Records excerpted from a collection:
+---+

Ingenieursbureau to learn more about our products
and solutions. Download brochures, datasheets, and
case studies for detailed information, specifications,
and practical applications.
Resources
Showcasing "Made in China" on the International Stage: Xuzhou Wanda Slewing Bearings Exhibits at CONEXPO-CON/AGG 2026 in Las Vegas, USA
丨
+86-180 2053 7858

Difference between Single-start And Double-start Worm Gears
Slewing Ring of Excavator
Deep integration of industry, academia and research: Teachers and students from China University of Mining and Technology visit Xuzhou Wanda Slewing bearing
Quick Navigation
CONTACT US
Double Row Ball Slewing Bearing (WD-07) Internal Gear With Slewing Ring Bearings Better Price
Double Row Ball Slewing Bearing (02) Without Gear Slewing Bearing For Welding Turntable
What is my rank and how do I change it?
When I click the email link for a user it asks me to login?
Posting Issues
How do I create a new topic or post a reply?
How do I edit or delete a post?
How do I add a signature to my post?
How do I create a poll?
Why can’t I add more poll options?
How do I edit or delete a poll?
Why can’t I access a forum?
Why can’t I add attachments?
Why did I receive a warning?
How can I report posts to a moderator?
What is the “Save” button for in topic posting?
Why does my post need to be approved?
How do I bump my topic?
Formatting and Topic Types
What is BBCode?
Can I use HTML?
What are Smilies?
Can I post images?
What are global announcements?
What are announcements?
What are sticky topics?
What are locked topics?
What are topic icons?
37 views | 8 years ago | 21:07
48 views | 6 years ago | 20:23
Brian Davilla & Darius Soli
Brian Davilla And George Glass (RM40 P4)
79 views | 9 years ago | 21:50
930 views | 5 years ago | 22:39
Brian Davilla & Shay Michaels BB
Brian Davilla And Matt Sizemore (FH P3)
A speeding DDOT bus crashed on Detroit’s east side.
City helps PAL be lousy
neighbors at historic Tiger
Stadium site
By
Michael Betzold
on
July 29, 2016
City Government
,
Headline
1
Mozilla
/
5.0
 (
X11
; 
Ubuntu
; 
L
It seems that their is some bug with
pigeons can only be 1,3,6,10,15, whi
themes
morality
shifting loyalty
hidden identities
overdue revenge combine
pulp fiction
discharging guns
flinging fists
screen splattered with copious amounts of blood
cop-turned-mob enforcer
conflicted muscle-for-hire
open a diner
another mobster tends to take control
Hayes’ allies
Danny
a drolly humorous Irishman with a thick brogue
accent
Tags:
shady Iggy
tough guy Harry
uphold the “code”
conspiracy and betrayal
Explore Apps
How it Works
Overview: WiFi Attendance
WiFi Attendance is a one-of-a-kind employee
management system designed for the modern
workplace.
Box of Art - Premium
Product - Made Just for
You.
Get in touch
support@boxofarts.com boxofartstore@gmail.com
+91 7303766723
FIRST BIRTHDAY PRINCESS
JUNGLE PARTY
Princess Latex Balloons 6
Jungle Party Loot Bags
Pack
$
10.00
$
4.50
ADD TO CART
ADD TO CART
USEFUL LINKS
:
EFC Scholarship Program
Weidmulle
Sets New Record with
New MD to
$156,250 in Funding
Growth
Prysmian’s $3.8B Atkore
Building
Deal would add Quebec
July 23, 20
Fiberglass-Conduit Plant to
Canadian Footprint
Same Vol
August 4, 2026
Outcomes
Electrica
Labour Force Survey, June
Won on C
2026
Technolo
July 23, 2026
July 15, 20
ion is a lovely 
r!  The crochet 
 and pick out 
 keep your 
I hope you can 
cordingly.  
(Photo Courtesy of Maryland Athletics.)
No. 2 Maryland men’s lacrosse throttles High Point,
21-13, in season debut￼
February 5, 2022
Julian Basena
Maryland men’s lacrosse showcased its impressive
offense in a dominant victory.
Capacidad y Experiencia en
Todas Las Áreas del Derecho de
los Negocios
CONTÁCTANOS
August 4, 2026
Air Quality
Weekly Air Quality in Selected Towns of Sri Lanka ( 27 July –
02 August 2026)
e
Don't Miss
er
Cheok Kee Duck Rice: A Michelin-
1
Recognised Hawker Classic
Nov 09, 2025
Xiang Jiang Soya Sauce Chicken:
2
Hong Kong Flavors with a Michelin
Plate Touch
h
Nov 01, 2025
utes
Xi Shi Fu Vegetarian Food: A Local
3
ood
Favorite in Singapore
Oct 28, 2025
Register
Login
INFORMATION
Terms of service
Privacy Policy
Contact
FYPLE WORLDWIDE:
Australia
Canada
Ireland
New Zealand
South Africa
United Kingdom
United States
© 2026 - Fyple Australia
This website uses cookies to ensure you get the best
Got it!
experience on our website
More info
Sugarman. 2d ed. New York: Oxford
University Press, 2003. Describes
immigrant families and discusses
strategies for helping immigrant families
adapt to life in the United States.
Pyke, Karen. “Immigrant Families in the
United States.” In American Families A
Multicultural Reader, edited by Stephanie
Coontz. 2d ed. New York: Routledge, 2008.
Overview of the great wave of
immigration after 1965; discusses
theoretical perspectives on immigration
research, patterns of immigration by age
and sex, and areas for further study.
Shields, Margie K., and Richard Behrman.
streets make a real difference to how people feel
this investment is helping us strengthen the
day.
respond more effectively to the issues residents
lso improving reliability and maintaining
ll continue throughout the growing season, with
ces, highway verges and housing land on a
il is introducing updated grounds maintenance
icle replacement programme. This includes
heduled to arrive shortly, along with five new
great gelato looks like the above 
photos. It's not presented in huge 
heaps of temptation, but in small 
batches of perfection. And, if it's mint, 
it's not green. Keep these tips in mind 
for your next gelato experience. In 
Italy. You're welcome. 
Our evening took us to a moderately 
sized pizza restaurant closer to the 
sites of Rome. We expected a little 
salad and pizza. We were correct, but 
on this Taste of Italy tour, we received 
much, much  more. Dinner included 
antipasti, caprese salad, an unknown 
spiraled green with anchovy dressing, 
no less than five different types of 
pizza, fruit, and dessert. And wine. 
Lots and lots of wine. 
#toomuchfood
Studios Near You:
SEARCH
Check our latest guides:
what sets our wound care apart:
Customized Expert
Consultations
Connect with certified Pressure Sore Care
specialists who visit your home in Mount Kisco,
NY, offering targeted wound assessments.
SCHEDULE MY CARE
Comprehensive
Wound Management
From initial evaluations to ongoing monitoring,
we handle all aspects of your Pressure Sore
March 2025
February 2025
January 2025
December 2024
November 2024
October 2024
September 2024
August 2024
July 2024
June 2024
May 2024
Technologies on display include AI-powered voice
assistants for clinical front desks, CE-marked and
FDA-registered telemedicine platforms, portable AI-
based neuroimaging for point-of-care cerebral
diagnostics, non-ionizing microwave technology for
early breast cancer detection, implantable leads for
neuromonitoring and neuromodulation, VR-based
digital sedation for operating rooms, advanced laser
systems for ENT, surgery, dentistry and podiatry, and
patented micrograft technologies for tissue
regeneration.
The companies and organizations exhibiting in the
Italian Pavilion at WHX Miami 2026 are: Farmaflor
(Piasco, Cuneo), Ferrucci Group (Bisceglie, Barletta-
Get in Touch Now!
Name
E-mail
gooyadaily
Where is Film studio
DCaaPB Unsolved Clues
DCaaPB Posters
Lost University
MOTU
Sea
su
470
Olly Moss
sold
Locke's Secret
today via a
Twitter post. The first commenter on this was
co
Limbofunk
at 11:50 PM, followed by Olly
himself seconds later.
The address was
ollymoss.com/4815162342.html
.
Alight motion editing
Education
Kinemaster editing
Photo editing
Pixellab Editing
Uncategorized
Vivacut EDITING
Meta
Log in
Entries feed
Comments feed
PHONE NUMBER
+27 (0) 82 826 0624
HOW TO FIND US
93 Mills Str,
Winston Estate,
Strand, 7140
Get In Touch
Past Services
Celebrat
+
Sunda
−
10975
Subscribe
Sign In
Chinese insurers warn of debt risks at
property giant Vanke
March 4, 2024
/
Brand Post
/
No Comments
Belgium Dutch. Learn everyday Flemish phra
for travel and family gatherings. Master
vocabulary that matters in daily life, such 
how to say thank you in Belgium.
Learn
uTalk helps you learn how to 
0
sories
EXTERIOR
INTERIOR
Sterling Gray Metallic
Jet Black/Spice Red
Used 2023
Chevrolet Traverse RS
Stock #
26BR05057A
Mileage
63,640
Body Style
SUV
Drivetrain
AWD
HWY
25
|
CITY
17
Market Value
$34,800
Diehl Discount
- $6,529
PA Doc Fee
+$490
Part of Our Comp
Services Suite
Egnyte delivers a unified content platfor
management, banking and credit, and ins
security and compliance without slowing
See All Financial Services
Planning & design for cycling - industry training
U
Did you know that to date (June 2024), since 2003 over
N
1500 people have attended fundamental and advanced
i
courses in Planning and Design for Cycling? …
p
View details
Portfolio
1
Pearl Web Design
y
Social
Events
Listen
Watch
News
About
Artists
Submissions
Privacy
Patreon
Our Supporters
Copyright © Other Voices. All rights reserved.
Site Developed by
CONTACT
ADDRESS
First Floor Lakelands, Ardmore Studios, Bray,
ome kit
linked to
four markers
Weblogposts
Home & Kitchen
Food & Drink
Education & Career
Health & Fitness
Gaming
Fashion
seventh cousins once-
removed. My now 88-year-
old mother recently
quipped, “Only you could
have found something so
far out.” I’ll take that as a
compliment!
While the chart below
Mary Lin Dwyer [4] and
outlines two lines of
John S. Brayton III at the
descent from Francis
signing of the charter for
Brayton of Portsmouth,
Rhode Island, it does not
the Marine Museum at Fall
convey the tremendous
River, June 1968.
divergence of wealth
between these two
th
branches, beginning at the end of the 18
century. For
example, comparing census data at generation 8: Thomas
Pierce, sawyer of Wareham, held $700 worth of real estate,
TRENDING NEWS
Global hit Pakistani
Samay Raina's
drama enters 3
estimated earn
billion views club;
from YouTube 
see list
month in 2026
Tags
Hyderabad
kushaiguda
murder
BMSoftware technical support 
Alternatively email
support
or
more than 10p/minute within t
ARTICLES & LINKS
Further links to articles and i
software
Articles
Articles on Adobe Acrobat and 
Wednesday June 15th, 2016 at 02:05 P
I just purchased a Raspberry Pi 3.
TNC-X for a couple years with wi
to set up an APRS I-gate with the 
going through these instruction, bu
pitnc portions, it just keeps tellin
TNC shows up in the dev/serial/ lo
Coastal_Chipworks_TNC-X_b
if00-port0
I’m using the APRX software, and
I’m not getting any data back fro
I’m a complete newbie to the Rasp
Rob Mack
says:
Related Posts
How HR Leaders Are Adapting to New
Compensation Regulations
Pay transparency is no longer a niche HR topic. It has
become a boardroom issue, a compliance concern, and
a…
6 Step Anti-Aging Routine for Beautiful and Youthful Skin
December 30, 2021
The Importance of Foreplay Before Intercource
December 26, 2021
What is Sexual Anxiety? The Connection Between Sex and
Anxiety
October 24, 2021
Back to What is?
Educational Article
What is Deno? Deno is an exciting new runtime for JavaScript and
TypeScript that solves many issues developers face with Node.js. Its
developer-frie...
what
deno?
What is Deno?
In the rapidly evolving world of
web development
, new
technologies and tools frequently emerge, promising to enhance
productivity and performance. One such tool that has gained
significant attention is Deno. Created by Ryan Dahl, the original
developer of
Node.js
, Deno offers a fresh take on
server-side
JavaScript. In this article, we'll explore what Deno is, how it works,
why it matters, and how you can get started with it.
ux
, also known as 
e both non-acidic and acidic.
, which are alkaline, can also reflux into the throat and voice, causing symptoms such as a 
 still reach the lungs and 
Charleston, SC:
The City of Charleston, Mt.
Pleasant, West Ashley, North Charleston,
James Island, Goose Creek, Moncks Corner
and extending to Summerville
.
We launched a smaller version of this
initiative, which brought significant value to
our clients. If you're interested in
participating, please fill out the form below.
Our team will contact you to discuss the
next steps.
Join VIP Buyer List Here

+---+

▶ Your instructions
Copy the listing word for word, from its first line through the line containing "Brian Davilla And George Glass (RM40 P4)", including both of those lines.

▶ Output
Ingenieursbureau to learn more about our products
and solutions. Download brochures, datasheets, and
case studies for detailed information, specifications,
and practical applications.
Resources
Showcasing "Made in China" on the International Stage: Xuzhou Wanda Slewing Bearings Exhibits at CONEXPO-CON/AGG 2026 in Las Vegas, USA
丨
+86-180 2053 7858

Difference between Single-start And Double-start Worm Gears
Slewing Ring of Excavator
Deep integration of industry, academia and research: Teachers and students from China University of Mining and Technology visit Xuzhou Wanda Slewing bearing
Quick Navigation
CONTACT US
Double Row Ball Slewing Bearing (WD-07) Internal Gear With Slewing Ring Bearings Better Price
Double Row Ball Slewing Bearing (02) Without Gear Slewing Bearing For Welding Turntable
What is my rank and how do I change it?
When I click the email link for a user it asks me to login?
Posting Issues
How do I create a new topic or post a reply?
How do I edit or delete a post?
How do I add a signature to my post?
How do I create a poll?
Why can’t I add more poll options?
How do I edit or delete a poll?
Why can’t I access a forum?
Why can’t I add attachments?
Why did I receive a warning?
How can I report posts to a moderator?
What is the “Save” button for in topic posting?
Why does my post need to be approved?
How do I bump my topic?
Formatting and Topic Types
What is BBCode?
Can I use HTML?
What are Smilies?
Can I post images?
What are global announcements?
What are announcements?
What are sticky topics?
What are locked topics?
What are topic icons?
37 views | 8 years ago | 21:07
48 views | 6 years ago | 20:23
Brian Davilla & Darius Soli
Brian Davilla And George Glass (RM40 P4)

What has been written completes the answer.